Não se ensina espontaneidade; ela precisa ser resgatada a partir do corpo
publicado por Shantideva (Osmar)
Estamos o tempo todo expressando algo a partir daquilo que nos ativa, estejamos conscientes ou não de como estas expressões ocorrem.
No entanto, a expressão espontânea tem sido algo distante para a maioria de nós. Isso ocorre porque fomos educados, desde crianças, a reprimir a expressão das nossas energias, de forma a nos adaptar ao mundo dos adultos. Assim, aprendemos a engolir o choro, a não gritar de raiva, a tirar a mão dos genitais, a não correr ou falar alto quando estamos felizes, a não sentir medo ou tristeza (pois isso é coisa de gente fraca).... e por aí vai.
Depois, como adultos, passamos a perseguir modelos "ideais" de comportamento, padrões de resposta "corretos" e "adequados" e a buscar obter sucesso em nossas vidas. Para atingir esses estados, organizamos luta, esforço, muitas vezes atropelando sensações físicas e necessidades emocionais, e impondo ao nosso corpo experiências e maneiras de responder que não são naturais para ele.

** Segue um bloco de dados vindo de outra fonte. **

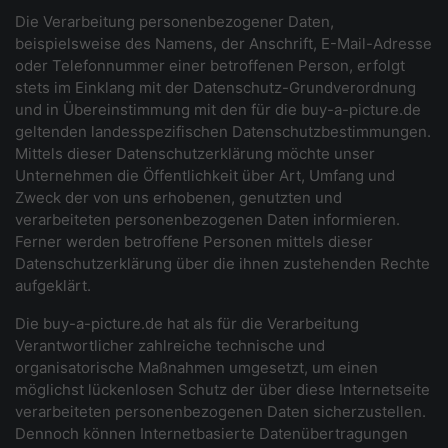
Die Verarbeitung personenbezogener Daten,
beispielsweise des Namens, der Anschrift, E-Mail-Adresse
oder Telefonnummer einer betroffenen Person, erfolgt
stets im Einklang mit der Datenschutz-Grundverordnung
und in Übereinstimmung mit den für die buy-a-picture.de
geltenden landesspezifischen Datenschutzbestimmungen.
Mittels dieser Datenschutzerklärung möchte unser
Unternehmen die Öffentlichkeit über Art, Umfang und
Zweck der von uns erhobenen, genutzten und
verarbeiteten personenbezogenen Daten informieren.
Ferner werden betroffene Personen mittels dieser
Datenschutzerklärung über die ihnen zustehenden Rechte
aufgeklärt.
Die buy-a-picture.de hat als für die Verarbeitung
Verantwortlicher zahlreiche technische und
organisatorische Maßnahmen umgesetzt, um einen
möglichst lückenlosen Schutz der über diese Internetseite
verarbeiteten personenbezogenen Daten sicherzustellen.
Dennoch können Internetbasierte Datenübertragungen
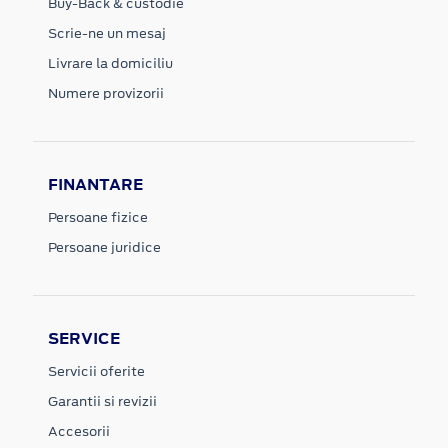
Buy-Back & custodie
Scrie-ne un mesaj
Livrare la domiciliu
Numere provizorii
FINANTARE
Persoane fizice
Persoane juridice
SERVICE
Servicii oferite
Garantii si revizii
Accesorii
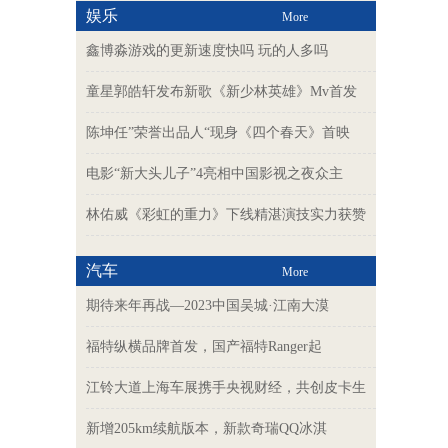
娱乐
More
鑫博淼游戏的更新速度快吗 玩的人多吗
童星郭皓轩发布新歌《新少林英雄》Mv首发
陈坤任”荣誉出品人“现身《四个春天》首映
电影“新大头儿子”4亮相中国影视之夜众主
林佑威《彩虹的重力》下线精湛演技实力获赞
汽车
More
期待来年再战—2023中国吴城·江南大漠
福特纵横品牌首发，国产福特Ranger起
江铃大道上海车展携手央视财经，共创皮卡生
新增205km续航版本，新款奇瑞QQ冰淇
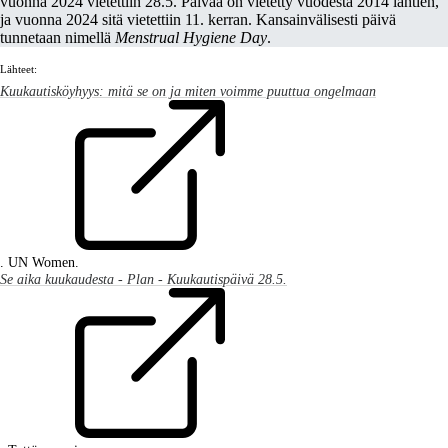
vuonna 2024 vietettiin 28.5. Päivää on vietetty vuodesta 2014 lähtien,
ja vuonna 2024 sitä vietettiin 11. kerran. Kansainvälisesti päivä
tunnetaan nimellä
Menstrual Hygiene Day
.
Lähteet:
Kuukautisköyhyys: mitä se on ja miten voimme puuttua ongelmaan
. UN Women.
Se aika kuukaudesta - Plan - Kuukautispäivä 28.5.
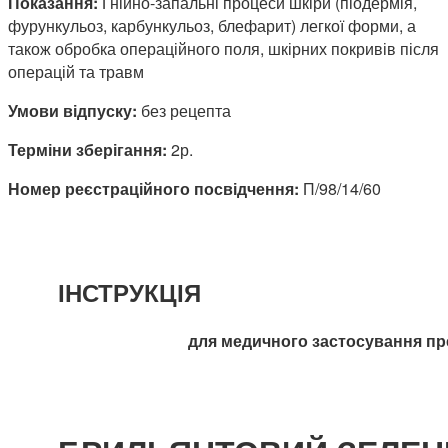
Показання:
Гнійно-запальні процеси шкіри (піодермія,
фурункульоз, карбункульоз, блефарит) легкої форми, а
також обробка операційного поля, шкірних покривів після
операцій та травм
Умови відпуску:
без рецепта
Терміни зберігання:
2р.
Номер реєстраційного посвідчення:
П/98/14/60
ІНСТРУКЦІЯ
для медичного застосування пр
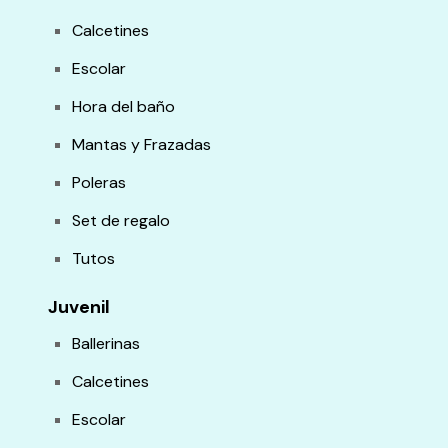
Calcetines
Escolar
Hora del baño
Mantas y Frazadas
Poleras
Set de regalo
Tutos
Juvenil
Ballerinas
Calcetines
Escolar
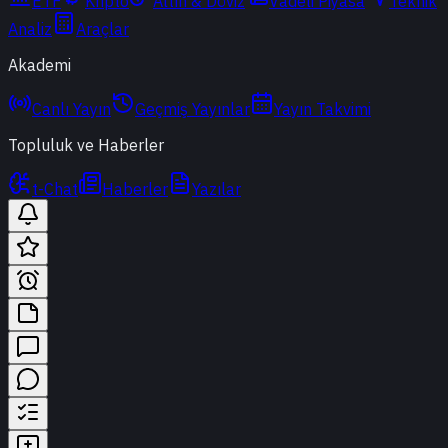
ETF
Kripto
Altın & Döviz
Vadeli Piyasa
Teknik
Analiz
Araçlar
Akademi
Canlı Yayın
Geçmiş Yayınlar
Yayın Takvimi
Topluluk ve Haberler
t-Chat
Haberler
Yazılar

Além disso, muitos de nós nos desensibilizamos em vários aspectos, pois o sentir é entendido como sendo um inimigo desses estados "ideais". Afinal, vamos entendendo logo de partida que esses modelos de sucesso não são alcançáveis para a maioria de nós, e crescemos como adultos que tentam esconder de si mesmos e dos outros as suas "deficiências".

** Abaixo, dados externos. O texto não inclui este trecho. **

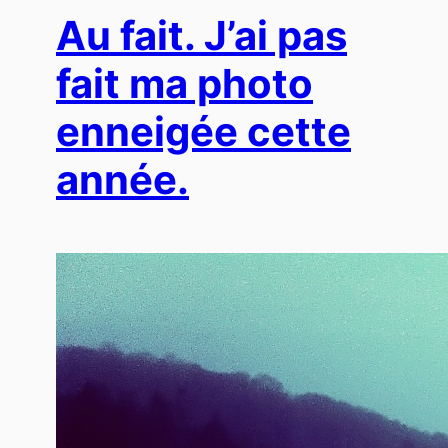
Au fait. J’ai pas
fait ma photo
enneigée cette
année.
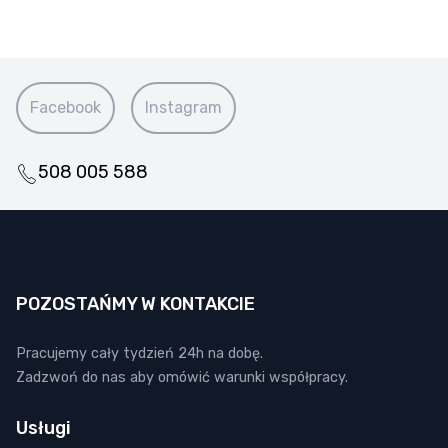
Facebook
Instagram
508 005 588
POZOSTAŃMY W KONTAKCIE
Pracujemy cały tydzień 24h na dobę.
Zadzwoń do nas aby omówić warunki współpracy.
Usługi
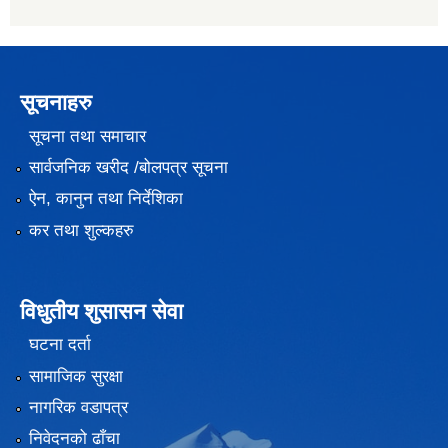
सूचनाहरु
सूचना तथा समाचार
सार्वजनिक खरीद /बोलपत्र सूचना
ऐन, कानुन तथा निर्देशिका
कर तथा शुल्कहरु
विधुतीय शुसासन सेवा
घटना दर्ता
सामाजिक सुरक्षा
नागरिक वडापत्र
निवेदनको ढाँचा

Assim, desenvolvemos algumas tristes habilidades:
1) controle das expressões, para que o mundo enxergue em nós aquilo que entendemos ser o "correto"
2) dependência do outro, entendendo que esse outro irá preencher nossos espaços vazios e atender nossas necessidades
3) Manipulação dos movimentos dos outros, para assegurar que as nossas necessidades sejam atendidas e nosso valor seja percebido
4) Dificuldade em comunicar necessidades e limites, pois assim sentimos que seremos aceitos e poderemos finalmente pertencer
5) Dessensiblização e fragmentação do sistema de energias, contendo a expressividade.

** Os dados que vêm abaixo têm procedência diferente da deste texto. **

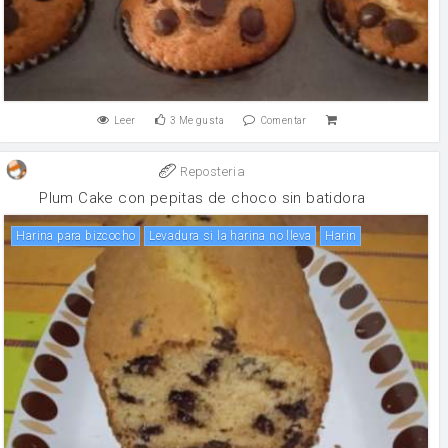
Leer
3
Me gusta
Comentar
Reposteria
Plum Cake con pepitas de choco sin batidora
Harina para bizcocho
Levadura si la harina no lleva
Harin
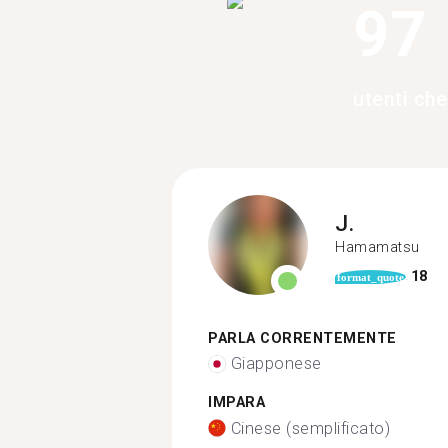
97
utenti ch
J.
Hamamatsu
18
format_quote
PARLA CORRENTEMENTE
Giapponese
IMPARA
Cinese (semplificato)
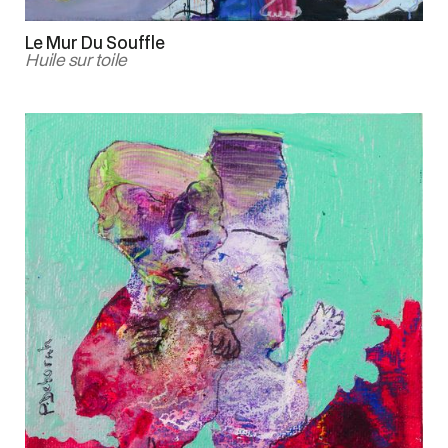
Le Mur Du Souffle
Huile sur toile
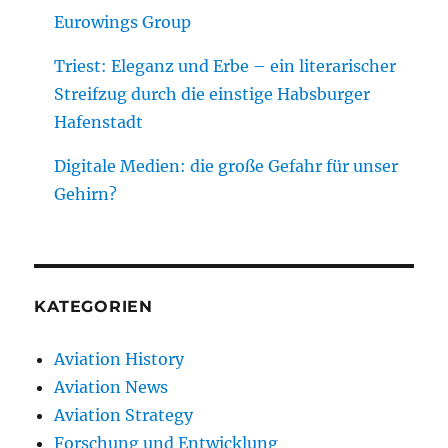
Eurowings Group
Triest: Eleganz und Erbe – ein literarischer
Streifzug durch die einstige Habsburger
Hafenstadt
Digitale Medien: die große Gefahr für unser
Gehirn?
KATEGORIEN
Aviation History
Aviation News
Aviation Strategy
Forschung und Entwicklung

A auto expressividade é a capacidade de uma pessoa manifestar seus sentimentos, pensamentos, crenças e personalidade de forma espontânea e autêntica.
Só podemos experimentar a auto-expressividade se houver liberdade para tal. Em termos corporais, isso significa que as resistências e mecanismos de defesa no corpo precisam ser trabalhados, para que fluxos de energia sejam restaurados e possibilitem expressão madura das nossas ativações.
A tarefa terapêutica de quem trabalha com o corpo é remover os bloqueios que impedem a auto expressividade, o que inevitavelmente levará a pessoa a experimentar uma sensação mais intensa e viva de si mesma.
Como diz Lowen, toda ação espontânea é uma expressão direta de um impulso que vem das movimentações que acontecem no interior da pessoa.
O prazer é um destes impulsos, e é um elemento crucial para resgatar a auto expressividade, desde que seja experimentado como um ato de conexão consigo mesmo, ao invés de algo experimentado a partir de como o outro agiu ou deixou de agir.
Aliás, é importante dizer que a nossa experiência com o prazer é afetada quando perdemos a espontaneidade e organizamos os mecanismos de controle dos impulsos energéticos.
Portanto, o compromisso essencial que nós, terapeutas corporais, devemos estabelecer com as pessoas que nos procuram é ajudá-las a resgatar a motilidade interna decorrente de um aumento no nível de energia corporal.
Afinal, um corpo cheio de vida possui melhores condições para restaurar os caminhos que nos devolvem a espontaneidade.